▶ **Entries provided**

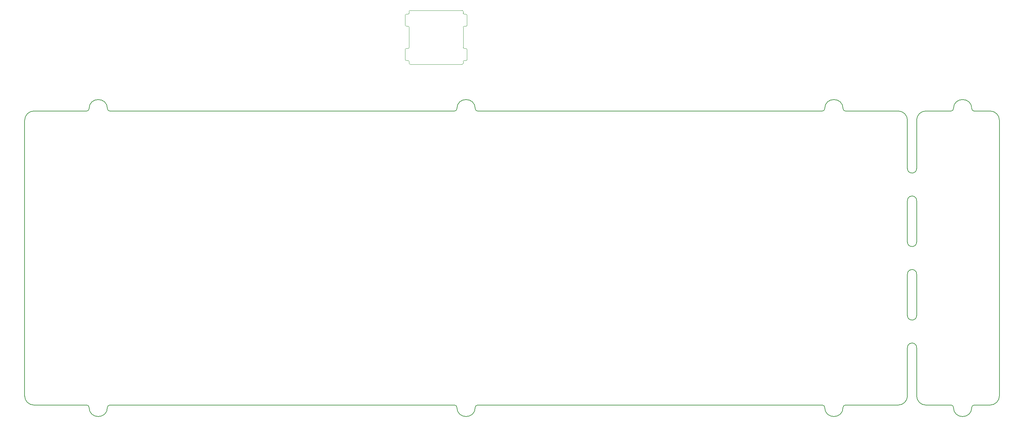
<source format=gbr>
G04 #@! TF.GenerationSoftware,KiCad,Pcbnew,(5.1.10-1-10_14)*
G04 #@! TF.CreationDate,2021-08-16T22:35:20-05:00*
G04 #@! TF.ProjectId,ori_top_plate,6f72695f-746f-4705-9f70-6c6174652e6b,rev?*
G04 #@! TF.SameCoordinates,Original*
G04 #@! TF.FileFunction,Profile,NP*
%FSLAX46Y46*%
G04 Gerber Fmt 4.6, Leading zero omitted, Abs format (unit mm)*
G04 Created by KiCad (PCBNEW (5.1.10-1-10_14)) date 2021-08-16 22:35:20*
%MOMM*%
%LPD*%
G01*
G04 APERTURE LIST*
G04 #@! TA.AperFunction,Profile*
%ADD10C,0.150000*%
G04 #@! TD*
G04 #@! TA.AperFunction,Profile*
%ADD11C,0.100000*%
G04 #@! TD*
G04 APERTURE END LIST*
D10*
X258392142Y-39873575D02*
G75*
G02*
X257796829Y-40468888I-595313J0D01*
G01*
X263749959Y-40468888D02*
G75*
G02*
X263154646Y-39873575I0J595313D01*
G01*
X353642222Y-39873575D02*
G75*
G02*
X353046909Y-40468888I-595313J0D01*
G01*
X359000039Y-40468888D02*
G75*
G02*
X358404726Y-39873575I0J595313D01*
G01*
X392337567Y-116668952D02*
X396505150Y-116669080D01*
X379836330Y-116669080D02*
X386384437Y-116668952D01*
X391742254Y-117264265D02*
G75*
G02*
X386979750Y-117264265I-2381252J0D01*
G01*
X391742254Y-117264265D02*
G75*
G02*
X392337567Y-116668952I595313J0D01*
G01*
X386384437Y-116668952D02*
G75*
G02*
X386979750Y-117264265I0J-595313D01*
G01*
X392337567Y-40468888D02*
X396505150Y-40468760D01*
X379836330Y-40468760D02*
X386384437Y-40468888D01*
X359000039Y-40468888D02*
X372692550Y-40468760D01*
X263749959Y-40468888D02*
X353046909Y-40468888D01*
X168499879Y-40468888D02*
X257796829Y-40468888D01*
X148854110Y-40468760D02*
X162546749Y-40468888D01*
X162546749Y-116668952D02*
X148854110Y-116669080D01*
X257796829Y-116668952D02*
X168499879Y-116668952D01*
X353046909Y-116668952D02*
X263749959Y-116668952D01*
X359000039Y-116668952D02*
X372692550Y-116669080D01*
X358404726Y-117264265D02*
G75*
G02*
X353642222Y-117264265I-2381252J0D01*
G01*
X358404726Y-117264265D02*
G75*
G02*
X359000039Y-116668952I595313J0D01*
G01*
X353046909Y-116668952D02*
G75*
G02*
X353642222Y-117264265I0J-595313D01*
G01*
X263154646Y-117264265D02*
G75*
G02*
X258392142Y-117264265I-2381252J0D01*
G01*
X263154646Y-117264265D02*
G75*
G02*
X263749959Y-116668952I595313J0D01*
G01*
X257796829Y-116668952D02*
G75*
G02*
X258392142Y-117264265I0J-595313D01*
G01*
X167904566Y-117264265D02*
G75*
G02*
X163142062Y-117264265I-2381252J0D01*
G01*
X167904566Y-117264265D02*
G75*
G02*
X168499879Y-116668952I595313J0D01*
G01*
X162546749Y-116668952D02*
G75*
G02*
X163142062Y-117264265I0J-595313D01*
G01*
X163142062Y-39873575D02*
G75*
G02*
X167904566Y-39873575I2381252J0D01*
G01*
X163142062Y-39873575D02*
G75*
G02*
X162546749Y-40468888I-595313J0D01*
G01*
X168499879Y-40468888D02*
G75*
G02*
X167904566Y-39873575I0J595313D01*
G01*
X258392142Y-39873575D02*
G75*
G02*
X263154646Y-39873575I2381252J0D01*
G01*
X353642222Y-39873575D02*
G75*
G02*
X358404726Y-39873575I2381252J0D01*
G01*
X386979750Y-39873575D02*
G75*
G02*
X386384437Y-40468888I-595313J0D01*
G01*
X392337567Y-40468888D02*
G75*
G02*
X391742254Y-39873575I0J595313D01*
G01*
X386979750Y-39873575D02*
G75*
G02*
X391742254Y-39873575I2381252J0D01*
G01*
X146472850Y-42850020D02*
X146472850Y-114287820D01*
X377455070Y-101786127D02*
X377455070Y-114287820D01*
X375073810Y-101786237D02*
X375073810Y-114287820D01*
X375073810Y-82736125D02*
X375073490Y-93451745D01*
X377455070Y-82736125D02*
X377455070Y-93451827D01*
X377455070Y-74401715D02*
X377454746Y-63686095D01*
X375073486Y-63686095D02*
X375073810Y-74401715D01*
X377455070Y-42850020D02*
X377455070Y-55351603D01*
X398886410Y-114287820D02*
X398886410Y-42850020D01*
X375073810Y-42850020D02*
X375073810Y-55351603D01*
X377455070Y-42850020D02*
G75*
G02*
X379836330Y-40468760I2381260J0D01*
G01*
X379836330Y-116669080D02*
G75*
G02*
X377455070Y-114287820I0J2381260D01*
G01*
X375073810Y-101786237D02*
G75*
G02*
X377455070Y-101786237I1190630J0D01*
G01*
X377455070Y-93451827D02*
G75*
G02*
X375073810Y-93451827I-1190630J0D01*
G01*
X375073810Y-82736125D02*
G75*
G02*
X377455070Y-82736125I1190630J0D01*
G01*
X377455070Y-74401715D02*
G75*
G02*
X375073810Y-74401715I-1190630J0D01*
G01*
X375073486Y-63686095D02*
G75*
G02*
X377454746Y-63686095I1190630J0D01*
G01*
X377455070Y-55351603D02*
G75*
G02*
X375073810Y-55351603I-1190630J0D01*
G01*
X396505150Y-40468760D02*
G75*
G02*
X398886410Y-42850020I0J-2381260D01*
G01*
X398886410Y-114287820D02*
G75*
G02*
X396505150Y-116669080I-2381260J0D01*
G01*
X372692550Y-40468760D02*
G75*
G02*
X375073810Y-42850020I0J-2381260D01*
G01*
X375073810Y-114287820D02*
G75*
G02*
X372692550Y-116669080I-2381260J0D01*
G01*
X148854110Y-116669080D02*
G75*
G02*
X146472850Y-114287820I0J2381260D01*
G01*
X146472850Y-42850020D02*
G75*
G02*
X148854110Y-40468760I2381260J0D01*
G01*
D11*
X246323410Y-28368920D02*
G75*
G02*
X246023410Y-28068920I0J300000D01*
G01*
X246023410Y-14668920D02*
G75*
G02*
X246323410Y-14368920I300000J0D01*
G01*
X259723410Y-14368920D02*
G75*
G02*
X260023410Y-14668920I0J-300000D01*
G01*
X261023410Y-18268920D02*
G75*
G02*
X260823410Y-18468920I-200000J0D01*
G01*
X260023410Y-18768920D02*
G75*
G02*
X260323410Y-18468920I300000J0D01*
G01*
X260023410Y-28068920D02*
G75*
G02*
X259723410Y-28368920I-300000J0D01*
G01*
X260323410Y-15368920D02*
G75*
G02*
X260023410Y-15068920I0J300000D01*
G01*
X260723410Y-15368920D02*
G75*
G02*
X261023410Y-15668920I0J-300000D01*
G01*
X260323410Y-24268920D02*
G75*
G02*
X260023410Y-23968920I0J300000D01*
G01*
X260723410Y-24268920D02*
G75*
G02*
X261023410Y-24568920I0J-300000D01*
G01*
X260023410Y-27668920D02*
G75*
G02*
X260323410Y-27368920I300000J0D01*
G01*
X261023410Y-27168920D02*
G75*
G02*
X260823410Y-27368920I-200000J0D01*
G01*
X245023410Y-24468920D02*
G75*
G02*
X245223410Y-24268920I200000J0D01*
G01*
X246023410Y-23968920D02*
G75*
G02*
X245723410Y-24268920I-300000J0D01*
G01*
X245323410Y-27368920D02*
G75*
G02*
X245023410Y-27068920I0J300000D01*
G01*
X245723410Y-27368920D02*
G75*
G02*
X246023410Y-27668920I0J-300000D01*
G01*
X246023410Y-15068920D02*
G75*
G02*
X245723410Y-15368920I-300000J0D01*
G01*
X245723410Y-18468920D02*
G75*
G02*
X246023410Y-18768920I0J-300000D01*
G01*
X245323410Y-18468920D02*
G75*
G02*
X245023410Y-18168920I0J300000D01*
G01*
X245023410Y-15568920D02*
G75*
G02*
X245223410Y-15368920I200000J0D01*
G01*
X245023410Y-15568920D02*
X245023410Y-18168920D01*
X245723410Y-18468920D02*
X245323410Y-18468920D01*
X245223410Y-15368920D02*
X245723410Y-15368920D01*
X245223410Y-24268920D02*
X245723410Y-24268920D01*
X245023410Y-24468920D02*
X245023410Y-27068920D01*
X245723410Y-27368920D02*
X245323410Y-27368920D01*
X260323410Y-24268920D02*
X260723410Y-24268920D01*
X261023410Y-27168920D02*
X261023410Y-24568920D01*
X260823410Y-27368920D02*
X260323410Y-27368920D01*
X260023410Y-14668920D02*
X260023410Y-15068920D01*
X260023410Y-23968920D02*
X260023410Y-18768920D01*
X260823410Y-18468920D02*
X260323410Y-18468920D01*
X261023410Y-18268920D02*
X261023410Y-15668920D01*
X260323410Y-15368920D02*
X260723410Y-15368920D01*
X260023410Y-27668920D02*
X260023410Y-28068920D01*
X246023410Y-15068920D02*
X246023410Y-14668920D01*
X246023410Y-18768920D02*
X246023410Y-23968920D01*
X259723410Y-14368920D02*
X246323410Y-14368920D01*
X246023410Y-28068920D02*
X246023410Y-27668920D01*
X259723410Y-28368920D02*
X246323410Y-28368920D01*
M02*

</source>
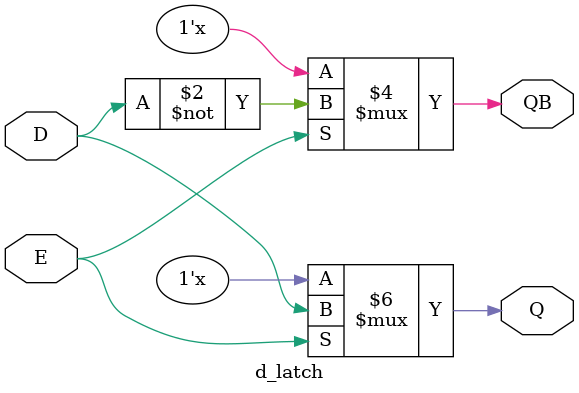
<source format=v>
module d_latch (
    input wire D,
    input wire E,
    output reg Q,
    output reg QB
);
    initial begin
       Q  <= 0;
       QB <= 1;
    end

    always @(*) begin
      if (E) begin
        Q  <=  D;
        QB <= ~D;
      end
    end

endmodule

</source>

▶ **Try it**
Could you repeat, exactly and with nothing added, the lines from the top of the entries above through the line that holds "X353642222Y-117264265I0J-595313D01*", leaving out any pictures?

▶ **Result below**
<source format=gbr>
G04 #@! TF.GenerationSoftware,KiCad,Pcbnew,(5.1.10-1-10_14)*
G04 #@! TF.CreationDate,2021-08-16T22:35:20-05:00*
G04 #@! TF.ProjectId,ori_top_plate,6f72695f-746f-4705-9f70-6c6174652e6b,rev?*
G04 #@! TF.SameCoordinates,Original*
G04 #@! TF.FileFunction,Profile,NP*
%FSLAX46Y46*%
G04 Gerber Fmt 4.6, Leading zero omitted, Abs format (unit mm)*
G04 Created by KiCad (PCBNEW (5.1.10-1-10_14)) date 2021-08-16 22:35:20*
%MOMM*%
%LPD*%
G01*
G04 APERTURE LIST*
G04 #@! TA.AperFunction,Profile*
%ADD10C,0.150000*%
G04 #@! TD*
G04 #@! TA.AperFunction,Profile*
%ADD11C,0.100000*%
G04 #@! TD*
G04 APERTURE END LIST*
D10*
X258392142Y-39873575D02*
G75*
G02*
X257796829Y-40468888I-595313J0D01*
G01*
X263749959Y-40468888D02*
G75*
G02*
X263154646Y-39873575I0J595313D01*
G01*
X353642222Y-39873575D02*
G75*
G02*
X353046909Y-40468888I-595313J0D01*
G01*
X359000039Y-40468888D02*
G75*
G02*
X358404726Y-39873575I0J595313D01*
G01*
X392337567Y-116668952D02*
X396505150Y-116669080D01*
X379836330Y-116669080D02*
X386384437Y-116668952D01*
X391742254Y-117264265D02*
G75*
G02*
X386979750Y-117264265I-2381252J0D01*
G01*
X391742254Y-117264265D02*
G75*
G02*
X392337567Y-116668952I595313J0D01*
G01*
X386384437Y-116668952D02*
G75*
G02*
X386979750Y-117264265I0J-595313D01*
G01*
X392337567Y-40468888D02*
X396505150Y-40468760D01*
X379836330Y-40468760D02*
X386384437Y-40468888D01*
X359000039Y-40468888D02*
X372692550Y-40468760D01*
X263749959Y-40468888D02*
X353046909Y-40468888D01*
X168499879Y-40468888D02*
X257796829Y-40468888D01*
X148854110Y-40468760D02*
X162546749Y-40468888D01*
X162546749Y-116668952D02*
X148854110Y-116669080D01*
X257796829Y-116668952D02*
X168499879Y-116668952D01*
X353046909Y-116668952D02*
X263749959Y-116668952D01*
X359000039Y-116668952D02*
X372692550Y-116669080D01*
X358404726Y-117264265D02*
G75*
G02*
X353642222Y-117264265I-2381252J0D01*
G01*
X358404726Y-117264265D02*
G75*
G02*
X359000039Y-116668952I595313J0D01*
G01*
X353046909Y-116668952D02*
G75*
G02*
X353642222Y-117264265I0J-595313D01*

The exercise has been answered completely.